世界経済フォーラムなどが指摘するように、日本では男女間の格差が、特に政治経済分野で大きくなっています。

実際、国税庁の「民間給与実態調査」によると、2019年の平均年収は、男性の540万円に対して、女性は296万円で、男性の6割にも満たない水準です。

ただし、女性は給与水準の低い非正規雇用が5割を超えているのに対し、男性は12%程度という事情もあります。

ちなみに、正規雇用の平均年収503万円に対し、非正規雇用の年収は175万円と、こちらは正規雇用の3分の1に留まっています。女性が賃金の安い非正規雇用の形を多くとっていることが、女性の給与を低くしている面があります。

政府は、こうした「ジェンダー・ギャップ」を埋めようと、同一労働同一賃金の推進、女性の登用率の引き上げなどを企業に求めています。

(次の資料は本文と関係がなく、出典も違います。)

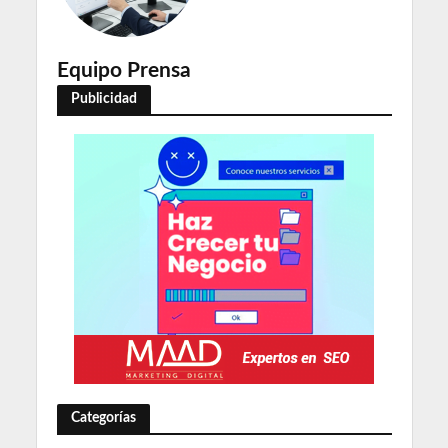
Equipo Prensa
Publicidad
Categorías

しかし、なぜ女性が賃金の低い非正規雇用を選択しているのか、その背後の事情を考えないと、いくら企業に女性の処遇改善を求めても、数字のつじつま合わせで終わってしまいます。

女性が働くことによる社会保険料負担や、子育て、家事との両立を図る形の労働形態を選択せざるを得ない状況、さらには夫の収入だけでは生活がままならない状況など、様々な要素が背後にあります。

こうした状況を変えないで、「女性活躍」の数字を上げようとしても、意味はありません。数字の上で周回遅れでも、その対応は2周遅れの感もあります。

「ジェンダー・ギャップ」と「女性蔑視」は必ずしもイコールではない

日本には古くから「男尊女卑」という言葉があり、女性差別の「実績」がある国と見られています。

明治の開国以降、西洋に倣えの男女平等を取り入れ、教育や女性参政権などで制度の改善を進めてきましたが、歴史や生活習慣、風習は簡単に変わらないものもあります。今でも女人禁制の神社があり、大相撲の土俵に女性を上げないことが批判されます。

確かに日本にはこうした女性差別の事実があまた見られます。しかし、その一方で昔から「山の神」と、女性をあがめたてる考えがあり、夫婦の間でもこうした言葉がしばしば使われます。数字に表れる「ジェンダー・ギャップ」と、女性蔑視とは必ずしもイコールではありません。

男女平等が進んでいるとされる米国でも、あからさまな女性蔑視発言をする大統領がおりました。また物理的に腕力、体力面では男女の格差が現実にあり、力仕事を男女同条件で行うことは決して平等とは言えません。また、子孫を残すうえでも、男女が役割を交代することはできません。生物学的に男女は異なる機能を備えています。

問題は、こうした違いを無視して、数字的に男女均等な結果を求めることが本当に女性にとって幸せなのか、社会的に豊かさをもたらすものなのか、保証がないことです。